[Dataset entries]

────────────────

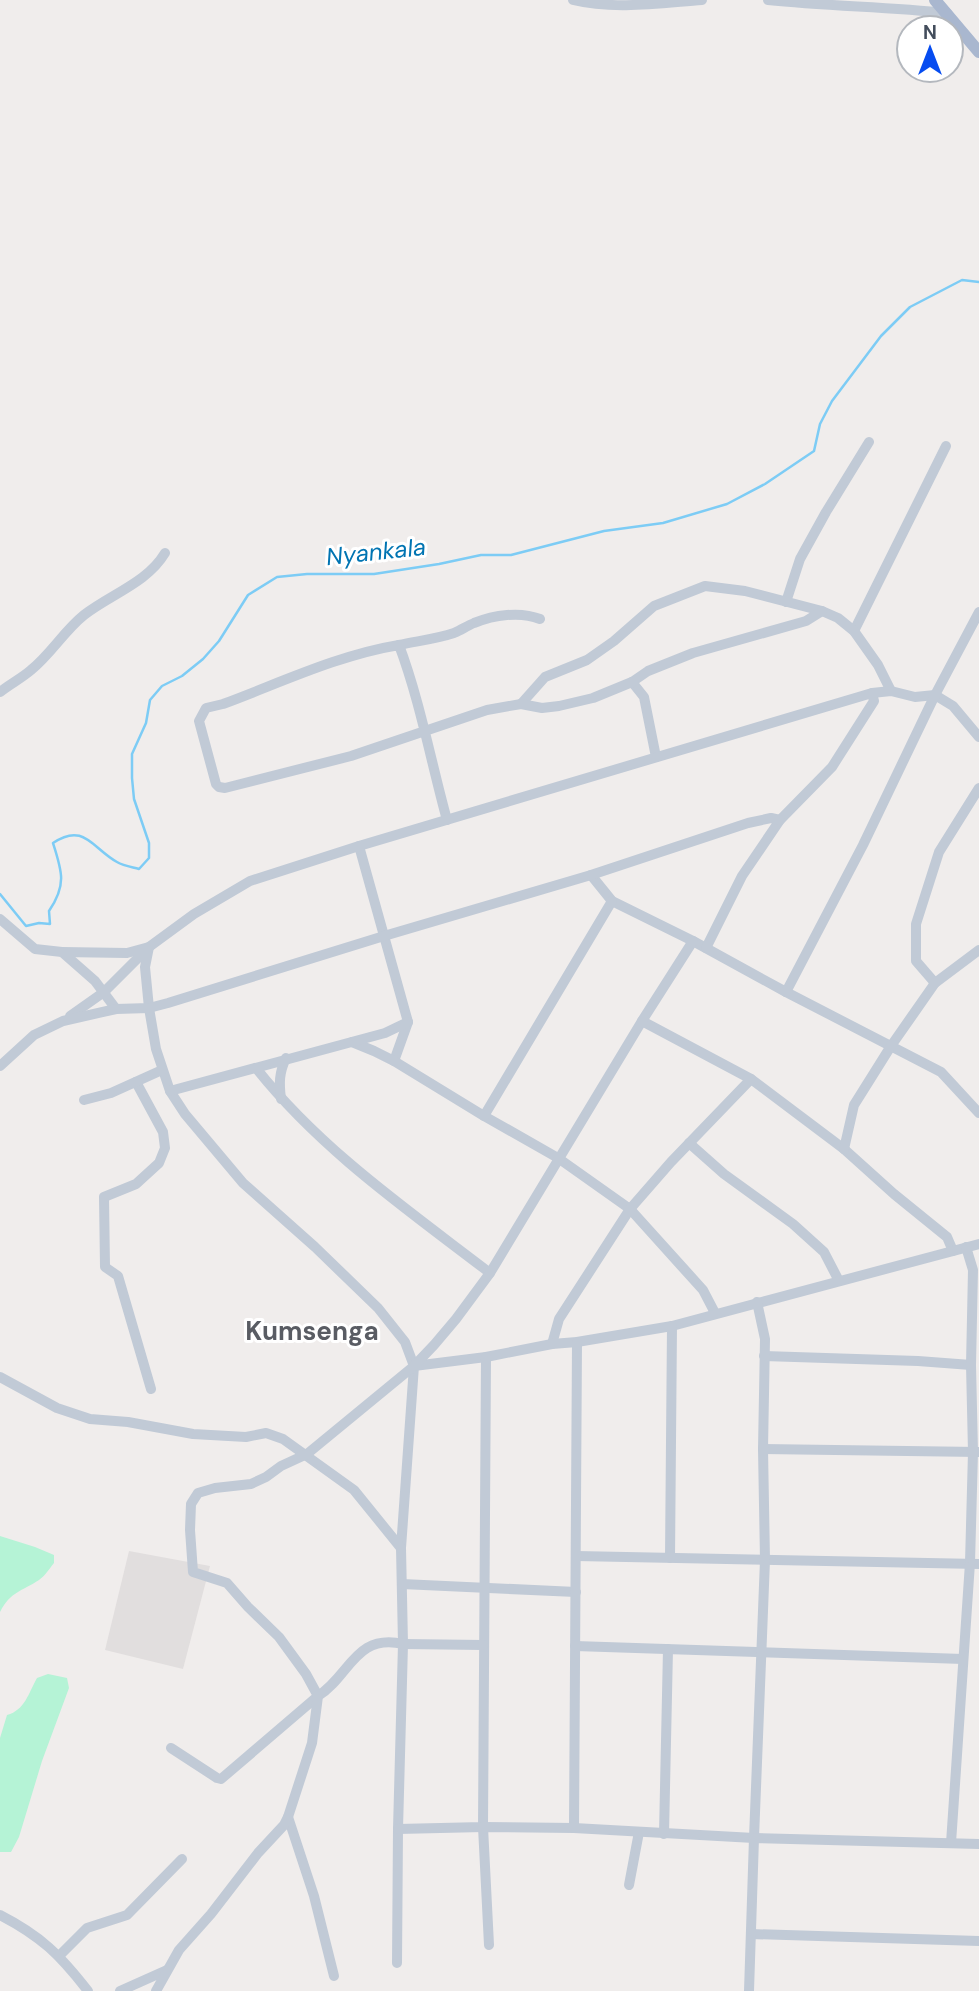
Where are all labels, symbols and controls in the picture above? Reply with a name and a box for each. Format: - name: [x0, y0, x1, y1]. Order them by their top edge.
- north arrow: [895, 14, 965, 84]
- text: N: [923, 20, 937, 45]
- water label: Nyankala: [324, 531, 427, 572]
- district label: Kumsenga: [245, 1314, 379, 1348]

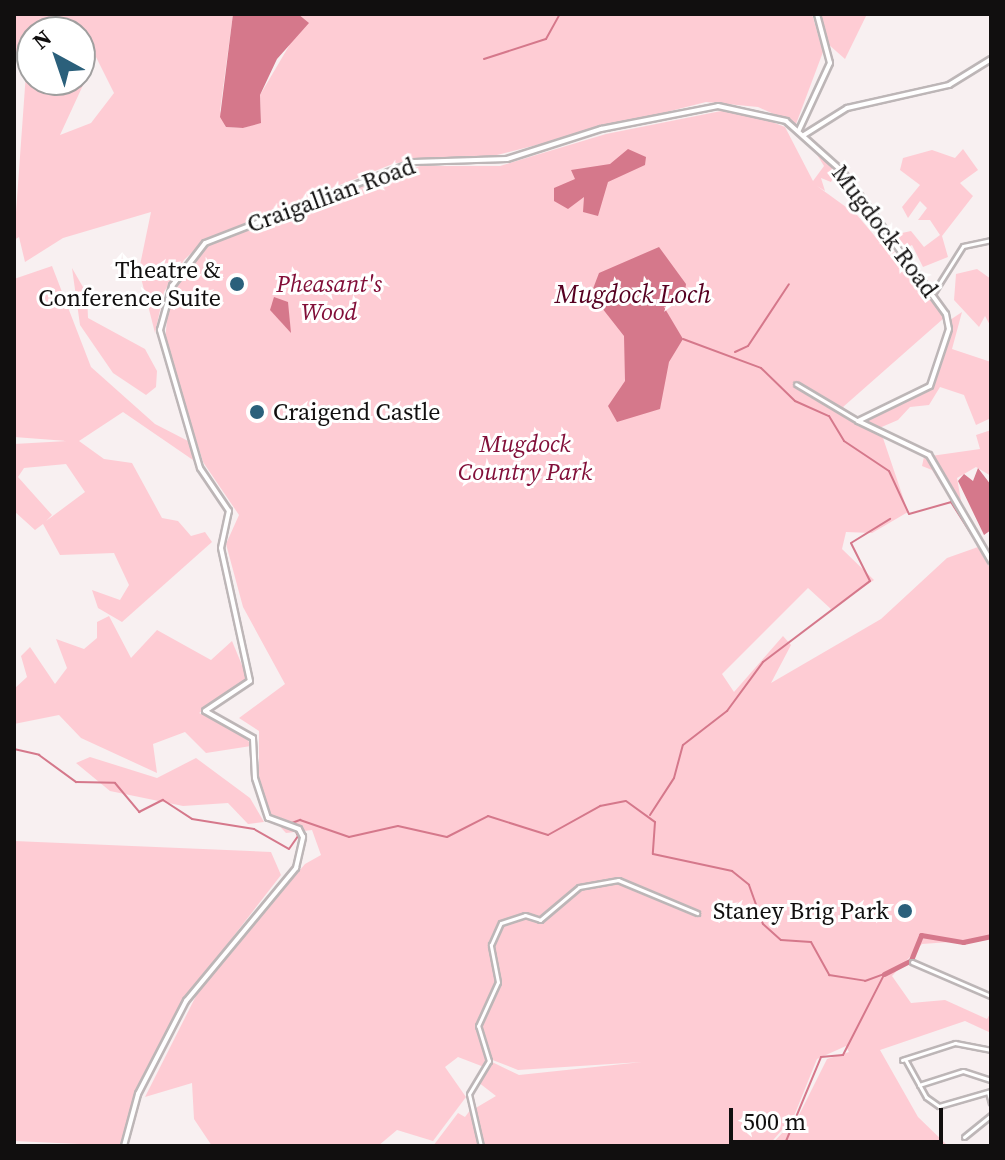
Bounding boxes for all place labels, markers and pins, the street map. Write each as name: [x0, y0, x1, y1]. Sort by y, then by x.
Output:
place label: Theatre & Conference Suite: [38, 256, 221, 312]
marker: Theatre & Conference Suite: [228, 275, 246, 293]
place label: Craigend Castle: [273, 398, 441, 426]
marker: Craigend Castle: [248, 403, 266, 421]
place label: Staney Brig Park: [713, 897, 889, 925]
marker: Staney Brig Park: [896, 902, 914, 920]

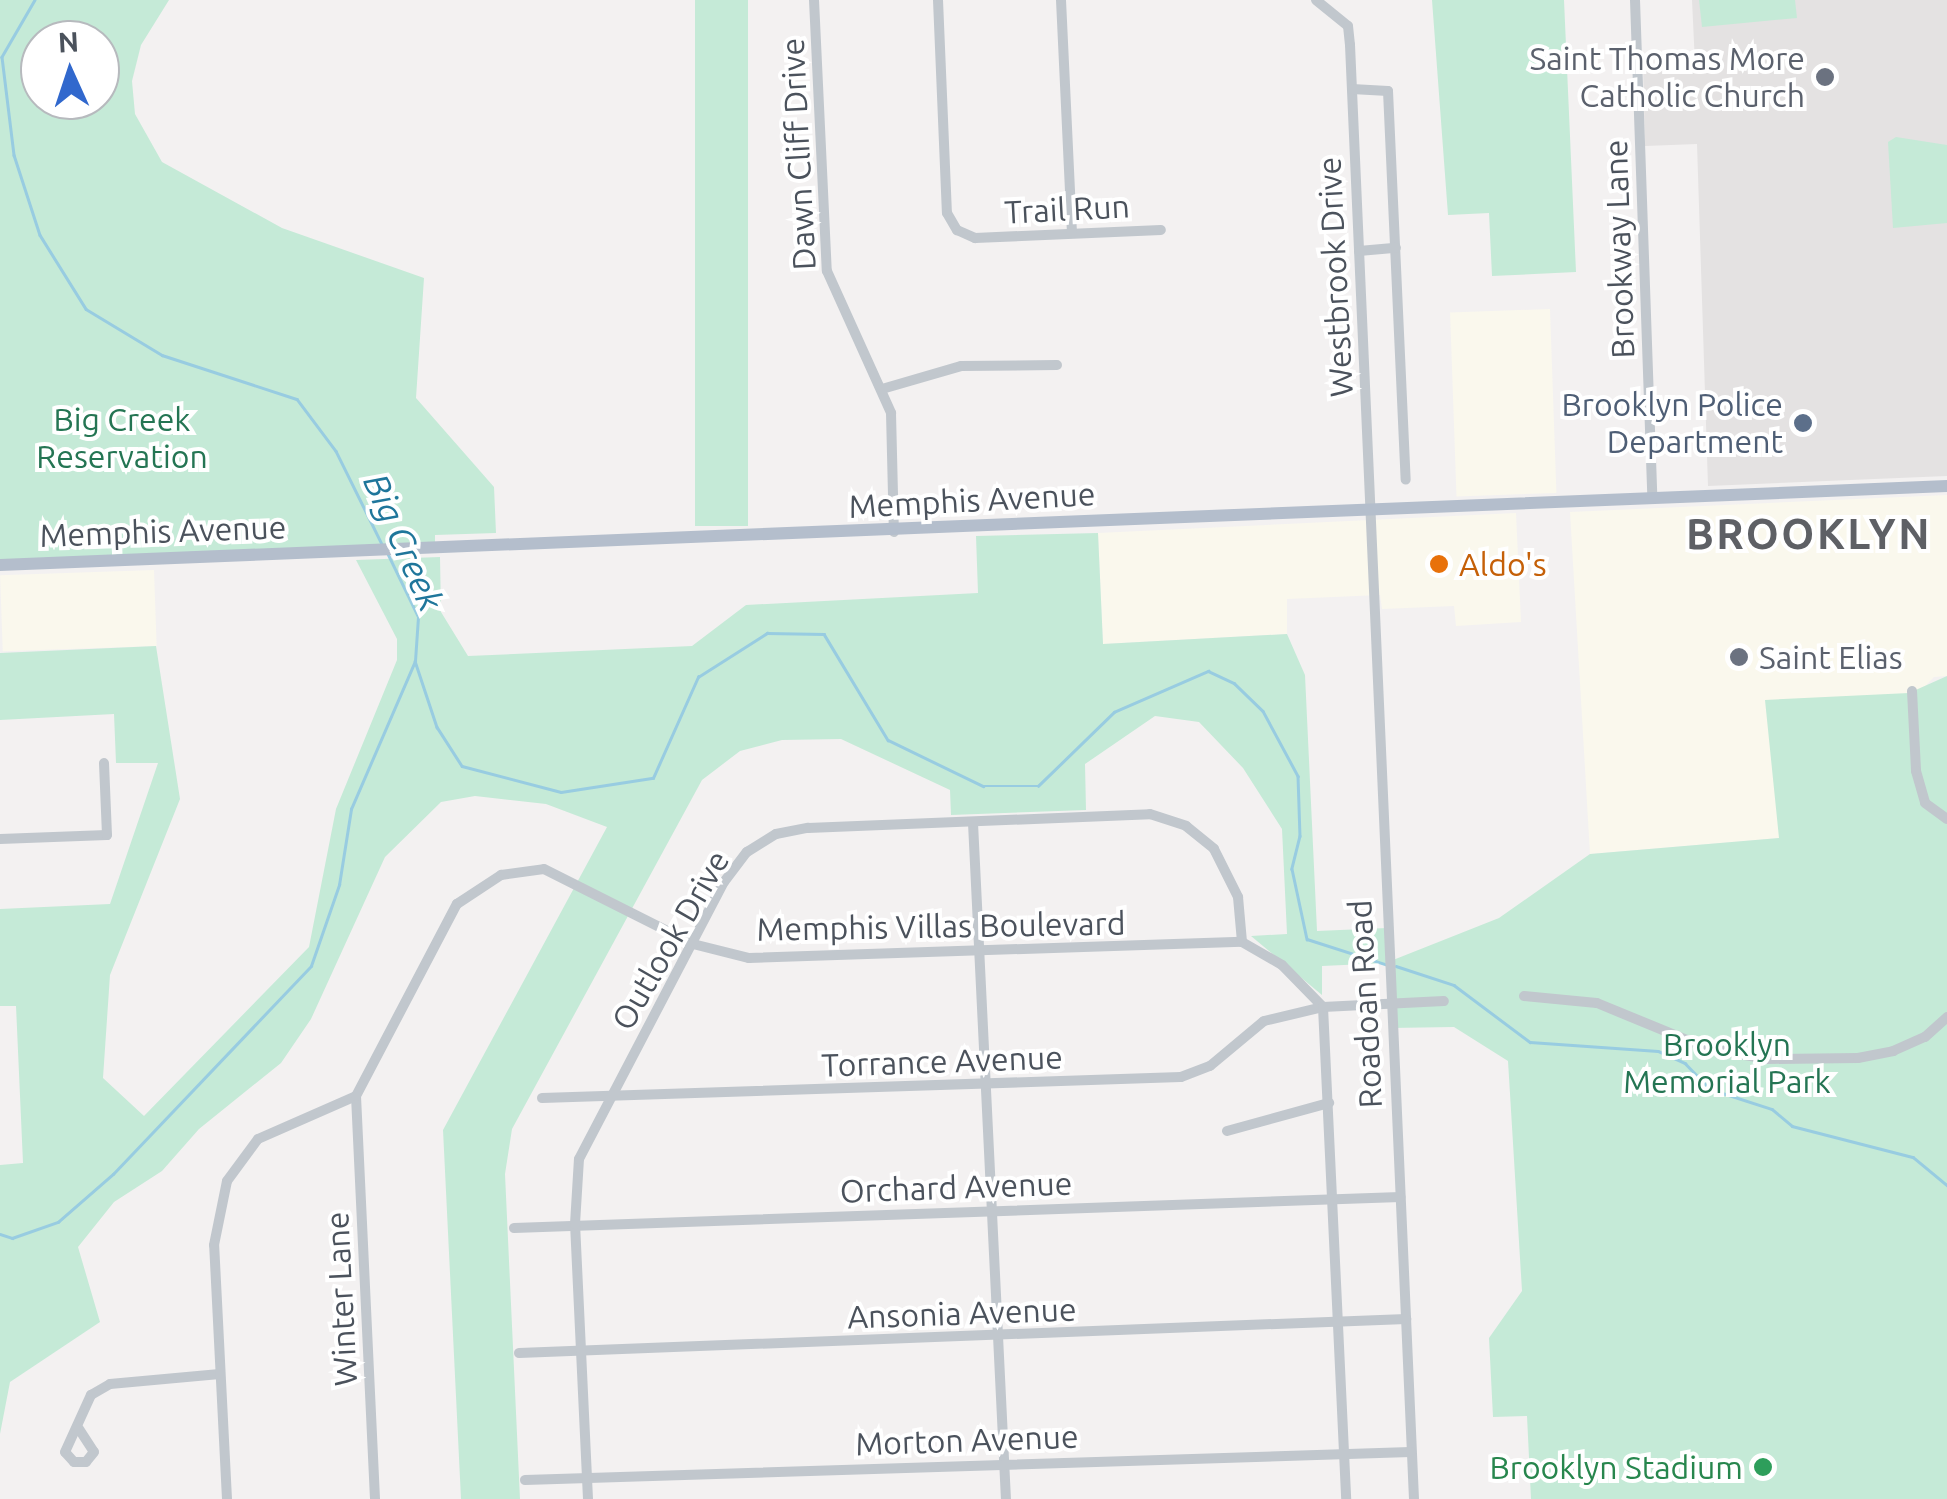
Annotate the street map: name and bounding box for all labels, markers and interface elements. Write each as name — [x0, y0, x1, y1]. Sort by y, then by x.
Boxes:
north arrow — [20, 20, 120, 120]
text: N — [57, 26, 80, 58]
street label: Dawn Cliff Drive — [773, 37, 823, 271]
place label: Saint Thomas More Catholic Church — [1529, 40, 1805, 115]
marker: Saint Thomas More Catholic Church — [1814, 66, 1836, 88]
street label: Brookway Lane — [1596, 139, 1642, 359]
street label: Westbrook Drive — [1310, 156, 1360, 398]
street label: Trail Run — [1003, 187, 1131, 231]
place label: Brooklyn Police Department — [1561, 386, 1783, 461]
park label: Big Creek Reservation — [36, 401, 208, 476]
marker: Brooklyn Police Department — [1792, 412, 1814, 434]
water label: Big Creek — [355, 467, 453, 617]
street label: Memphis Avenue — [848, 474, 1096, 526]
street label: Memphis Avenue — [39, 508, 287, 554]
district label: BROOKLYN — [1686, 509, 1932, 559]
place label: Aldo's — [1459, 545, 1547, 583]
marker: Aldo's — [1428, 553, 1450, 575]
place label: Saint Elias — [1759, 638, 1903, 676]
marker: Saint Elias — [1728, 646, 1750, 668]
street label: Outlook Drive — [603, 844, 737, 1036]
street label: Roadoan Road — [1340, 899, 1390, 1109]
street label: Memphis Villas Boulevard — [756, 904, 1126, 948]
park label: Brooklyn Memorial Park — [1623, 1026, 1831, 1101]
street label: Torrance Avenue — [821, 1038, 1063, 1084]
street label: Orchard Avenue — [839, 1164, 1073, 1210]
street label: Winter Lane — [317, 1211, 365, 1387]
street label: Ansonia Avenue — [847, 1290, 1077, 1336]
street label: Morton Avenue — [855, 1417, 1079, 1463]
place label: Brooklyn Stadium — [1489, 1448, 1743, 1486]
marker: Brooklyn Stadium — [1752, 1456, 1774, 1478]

────────────────

Task brief » Collect every line with the string "Write" from the records, and copy each.

Expected output »
Bounding boxes for all place labels, markers and pins, the street map. Write each as name: [x0, y0, x1, y1]. Sort by y, then by x.
Annotate the street map: name and bounding box for all labels, markers and interface elements. Write each as name — [x0, y0, x1, y1]. Sort by y, then by x.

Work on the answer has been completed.